Nunca tive medo da palavra benção, apesar da sua conotação religiosa. Entendo-a como um conceito amplo, que não cabe somente dentro do guarda-chuva  de Deus nas suas várias formas e nomes (por maior que seja o guarda-chuva Dele). Pelo contrário, a palavra benção faz-me sentido para explicar as coisas boas que nos acontecem (a quem pertence a mão que as põe no nosso colo, isso aí é outra discussão) e pelas quais estamos gratos. Talvez as tenha também visto já sob o nome de "coisas maravilhosas".

E gosto especialmente de me lembrar que, se é uma coisa boa que nos aconteceu, vale mais aproveitá-la, beijá-la, bebê-la, porque não temos de forma de saber quando é que a mesma mão que deu decidirá tirar. Sem que tenhamos controlo sobre isso. E sabendo que quando isso acontecer, prefiro ter na boca o sabor da gratidão pelo que tive, do que a amargura do que perdi. Mais fácil de dizer do que de fazer, eu sei. E se vinham em busca de receitas infalíveis, considerem-se chegados a um beco. Só vos posso falar daquilo que me ajuda a mim a manter algum equilíbrio, como pequenino que aprende a andar, em toda a sua imperfeição e processo de aprendizagem (constante e eterno). Aqui vai:
Vou aprendendo que a melhor forma de manter esse sabor na boca (como o do café que estou a beber) é vivendo o mais possível essa benção, num estado de presença e foco, para que ela se torne parte do nosso presente, e portanto de nós. Para que mesmo depois de partir, os seus fios, como fios de cabelo, sejam já parte da nossa tapeçaria. Esses fios ficam connosco. Assim como os gestos.

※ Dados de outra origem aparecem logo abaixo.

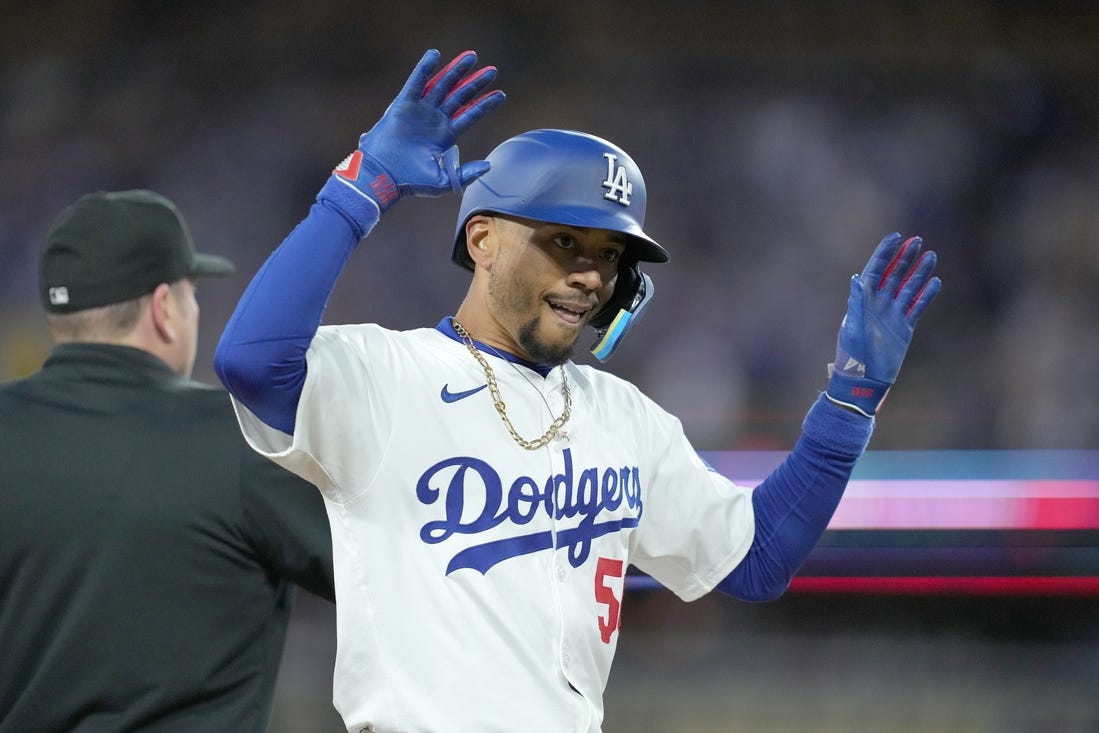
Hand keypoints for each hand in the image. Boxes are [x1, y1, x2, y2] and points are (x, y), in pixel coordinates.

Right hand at [318, 49, 505, 228]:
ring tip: (472, 57)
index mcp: (445, 136)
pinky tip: (435, 55)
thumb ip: (467, 174)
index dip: (484, 104)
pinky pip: (416, 82)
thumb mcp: (444, 180)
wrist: (385, 176)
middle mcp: (434, 120)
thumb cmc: (411, 182)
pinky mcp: (404, 105)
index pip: (469, 115)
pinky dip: (424, 68)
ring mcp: (420, 111)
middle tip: (492, 71)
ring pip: (442, 85)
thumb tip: (489, 165)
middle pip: (460, 96)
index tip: (500, 94)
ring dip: (456, 70)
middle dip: (476, 83)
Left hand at [826, 232, 941, 416]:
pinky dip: (926, 295)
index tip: (896, 237)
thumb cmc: (852, 357)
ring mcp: (893, 315)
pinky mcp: (905, 327)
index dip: (884, 253)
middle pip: (894, 274)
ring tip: (931, 255)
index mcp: (863, 301)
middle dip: (904, 257)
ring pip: (909, 287)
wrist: (864, 381)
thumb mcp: (852, 329)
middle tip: (917, 240)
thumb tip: (857, 279)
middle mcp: (879, 304)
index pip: (875, 270)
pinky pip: (918, 306)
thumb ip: (856, 304)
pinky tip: (936, 282)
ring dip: (919, 272)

Tudo isto para dizer que não sei por que mão vieste, nem por quanto tempo irás ficar, mas que és uma benção. Seguro-te nos fios e bebo-te. Vou ganhando gestos novos, e reencontro-me com outros que estavam adormecidos, mas que são tão meus. Vou rasgando o sorriso enquanto vejo uma tapeçaria desenhar-se na minha cabeça, como se fosse uma criança de 6 anos sentada no carro do tio, a fazer viagens à volta do mundo sem sair da garagem. Consciente de que muito do que vejo dessa tapeçaria ainda não existe. Mas a aprender a sentir o arrepio que espera atrás de cada fio que se entrelaça no outro. O som único que cada um deles faz, como cordas de uma guitarra, ressoa-me cá dentro. Devagarinho. A seu tempo respirando, como o peito adormecido da criança que sonha. De olhos bem abertos, pés cada vez mais assentes no chão e a mão aberta para o caminho. [tanto disto tenho-o aprendido contigo! por isso és uma benção; por este cheirinho a sol que é a gratidão que eu sinto por quem és, e pelo que dás. pelo que escolhes partilhar comigo.]
Um caminho que se faz de espera (com ela, tanta paciência e tolerância, que nem sempre parece existir), a tempos de coragem e a outros de silêncio. E a muito tempo de trilhar em que só se ouvem os meus passos a fazer estalar as folhas debaixo dos pés. Mas quando chego a uma encruzilhada e reconheço o ritmo dos passos que se conjuga perfeitamente, como instrumentos, há um arrepio porque sei que não estou, nem estive sozinha. E sei que estou no caminho que me faz sentido. No caminho onde as asas das borboletas na minha barriga fazem um som transparente que me arrepia, me recorda a minha paixão por mim, e pela vida. Naquele caminho que pode abrir-me as portas da garagem e fazer-me voar.

Há um ano atrás perguntaste-me: tens a certeza? Olha que as coisas nunca mais vão ser iguais, a partir daqui. É como saltar, não dá para voltar atrás.
Irrita-me dizer isto, mas tinhas razão. Tens tantas vezes razão. E ainda bem (pelo menos desta vez).